In 1848, Karl Marx and Friedrich Engels penned their Communist Manifesto — "a specter is haunting Europe, the specter of communism" — in a cabaret overlooking Brussels' spectacular Grand-Place.
Communism has come and gone and the cabaret is a now restaurant, still called The Swan. If Marx and Engels would see any specter there today, it would surely be the urban tackiness that over the years has encircled Brussels' central square.
The exquisitely preserved Grand-Place itself is a world heritage site that dazzles visitors year-round. But in the maze of narrow streets and alleys around it, the beauty of a Magritte sky framing centuries-old Flemish gables surrenders quickly to an ugliness stemming from years of planning neglect.
Walk into the Marche aux Fromages and you will find yourself in a garish "Kebab Alley" where cheeck-by-jowl Greek restaurants serve pita sandwiches under harsh neon light. Where the Mozart Hotel, inscrutably, blends Old Vienna with an over-the-top North African decor. Where plastic palms mark the Pizzeria Veneziana.
On the Rue de la Colline, chocolate shops vend brands unknown to most Belgians.
The Rue des Eperonniers boasts a graffiti-marred night shop, a tattoo parlor and the "Belgian Frit'N Toast" restaurant — a grease emporium whose yellow facade is not cheered up any by a huge, smiling bag of French fries.
"What we are seeing today is a visible decline in the quality of the historic area around the Grand-Place itself," says Christian Ceux, the Brussels city councilor for urban planning.
In a recent interview he said that the city plans to soon impose stricter design regulations on commercial activities in an area of about 1.5 square miles around the Grand-Place. A 14-page bylaw to that effect will be enacted by the end of 2008.
Advertising signs and outdoor menus will be limited in numbers and sizes. Only red and green awnings and parasols — the Brussels colors — will be allowed.
Neon signs will be banned.
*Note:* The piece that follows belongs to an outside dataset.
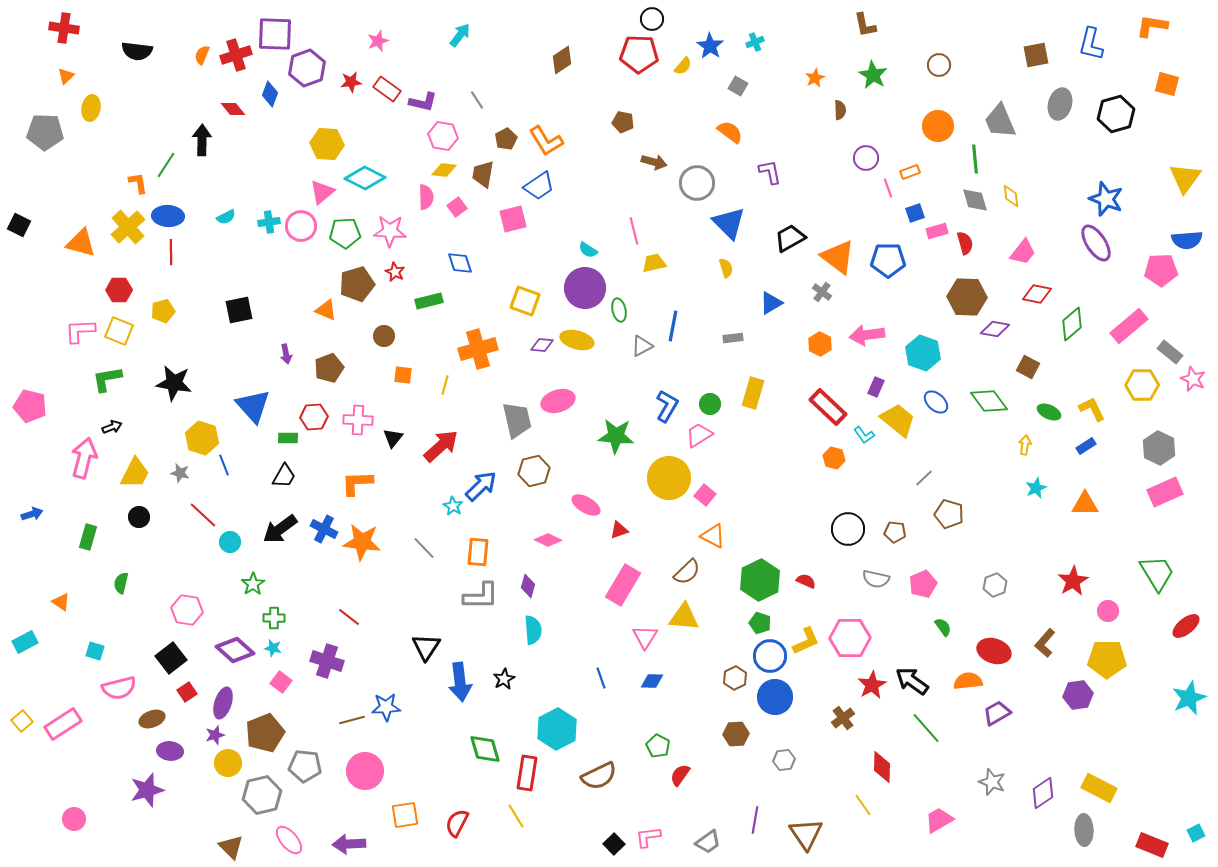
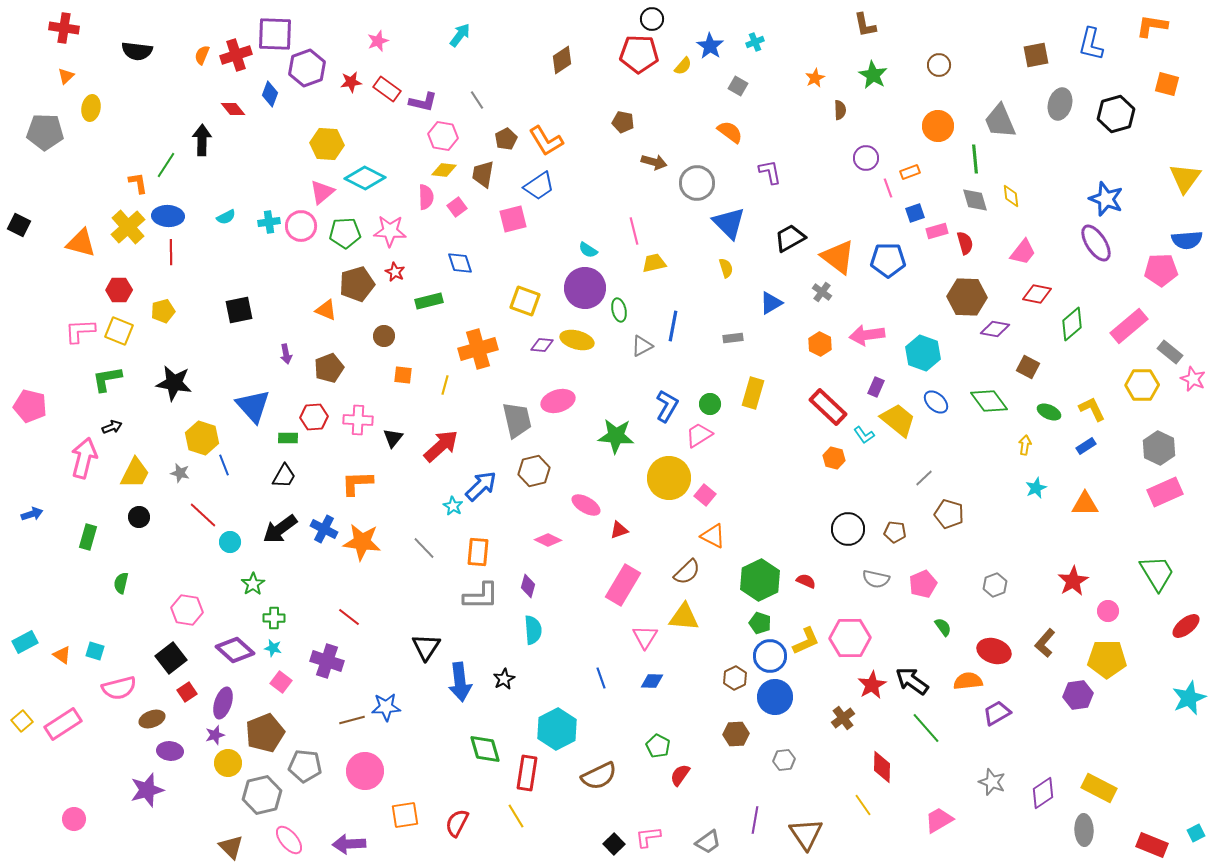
orange triangle at (61, 602): moved 1 px right, 53 px down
So will polyester window frames, mirrored glass, fancy light curtains, outside air conditioning units, fantasy flags, banners, garlands and flashing lights and texts.
The plans include steps to encourage people to live again in the city's historic heart. "Bricked-up stairwells must be reopened so that upper floors can become apartments again," says Ceux.
The aim is to restore dignity to centuries-old buildings that today are festooned with garish boardings, filthy awnings and brick facades ripped open to make room for ever more tables and chairs.
"The new rules will take effect gradually when existing permits expire or stores and restaurants apply for rebuilding or publicity permits," said Ceux.
"Most importantly, from now on these rules will be legally enforced."
To date, the city has had voluntary rules. That worked well on the Grand-Place itself but not the streets around it.
Nowhere is the decline of historic Brussels more spectacular than in the Petite Rue des Bouchers.
The narrow street links the Grand-Place to the Ilot Sacre, a warren of half a dozen streets brimming with restaurants, many of which serve nothing more challenging than paella, pizza, lasagne or spaghetti.
So dubious is the reputation of the Petite Rue des Bouchers — where labor law inspectors are regulars, outdoor shills hassle passers-by or lure them inside with chocolates — that the city refuses to advertise it in its tourist brochures.
Visitors who do their homework before going into the area will find only a handful of restaurants rise above the generally dismal quality of eateries. They include Vincent, L'Ogenblick, Aux Armes de Bruxelles and Scheltema.
"What I want to see happening," says Ceux, the city councillor for urban planning, "is that in 5 to 10 years visitors will find the streets in the heart of Brussels as clean and pleasing to the eye as the Grand-Place is today."